Tensión política por el incidente del EPI
El incidente del EPI no solo ha generado debate en el ámbito sanitario, sino que también ha provocado fricciones políticas. Fuentes del sector han informado de un clima de tensión institucional entre los ministerios de Sanidad y Defensa, este último implicado en la logística del operativo a través de la UME. La falta de cumplimiento del protocolo por parte de un técnico de Sanidad ha sido vista como una falta de respeto a los esfuerzos de otros cuerpos de seguridad.
Además, han surgido declaraciones cruzadas entre administraciones. El consejero de Presidencia de la Comunidad de Madrid, Miguel Ángel García Martín, ha matizado críticas previas de su consejera de Sanidad, Fátima Matute, sobre Mónica García. Según García Martín, las palabras de Matute, que hablaban de que García se "licuaba", se referían en realidad a las "ambiciones políticas" de la ministra, en lugar de a una incompetencia directa en la gestión de la crisis del hantavirus.
Mónica García, en el epicentro de la controversia
La figura de Mónica García se encuentra en el epicentro de esta polémica. Si bien ha intentado proyectar una imagen de gestión eficaz ante la crisis del hantavirus, la acción de su número dos en el Comisionado de Salud Mental ha puesto en entredicho la coherencia de su mensaje. La confianza depositada en Francisco González Aguado, premiado con un puesto clave tras su paso por el gabinete ministerial, ahora se ve cuestionada por un acto de aparente ligereza en un contexto de alto riesgo sanitario.
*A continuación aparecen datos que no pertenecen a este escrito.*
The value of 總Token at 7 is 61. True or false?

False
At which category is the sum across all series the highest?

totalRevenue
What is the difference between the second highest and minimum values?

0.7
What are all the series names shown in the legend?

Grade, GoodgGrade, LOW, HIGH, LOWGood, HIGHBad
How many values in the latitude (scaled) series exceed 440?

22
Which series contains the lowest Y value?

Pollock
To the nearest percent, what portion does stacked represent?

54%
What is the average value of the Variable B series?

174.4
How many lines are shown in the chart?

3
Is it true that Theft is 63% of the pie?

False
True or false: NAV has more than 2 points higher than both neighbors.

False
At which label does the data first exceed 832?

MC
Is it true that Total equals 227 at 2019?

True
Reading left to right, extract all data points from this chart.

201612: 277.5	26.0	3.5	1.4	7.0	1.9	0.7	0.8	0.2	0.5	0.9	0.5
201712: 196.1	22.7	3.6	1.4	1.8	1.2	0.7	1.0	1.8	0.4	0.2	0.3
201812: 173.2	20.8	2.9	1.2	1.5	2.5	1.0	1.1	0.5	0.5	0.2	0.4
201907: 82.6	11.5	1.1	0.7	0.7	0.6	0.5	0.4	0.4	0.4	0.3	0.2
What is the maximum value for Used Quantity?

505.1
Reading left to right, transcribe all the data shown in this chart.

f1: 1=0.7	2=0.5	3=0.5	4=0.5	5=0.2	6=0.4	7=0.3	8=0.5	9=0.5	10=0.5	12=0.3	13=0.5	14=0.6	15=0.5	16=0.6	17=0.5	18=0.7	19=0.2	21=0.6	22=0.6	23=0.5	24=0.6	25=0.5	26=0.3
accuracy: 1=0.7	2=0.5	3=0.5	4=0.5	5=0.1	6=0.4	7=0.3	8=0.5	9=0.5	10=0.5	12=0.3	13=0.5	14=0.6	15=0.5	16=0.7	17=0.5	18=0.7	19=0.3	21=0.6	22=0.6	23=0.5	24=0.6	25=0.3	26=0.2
El Ministerio de Sanidad aún no ha emitido una declaración oficial detallada sobre el incidente específico del EPI y la identidad del técnico implicado. La falta de una respuesta contundente por parte del departamento podría agravar la crisis de reputación, dejando en el aire interrogantes sobre la responsabilidad y las medidas que se tomarán al respecto.
El psiquiatra que se quitó el EPI al bajar del autobús del hantavirus es alto cargo de Mónica García.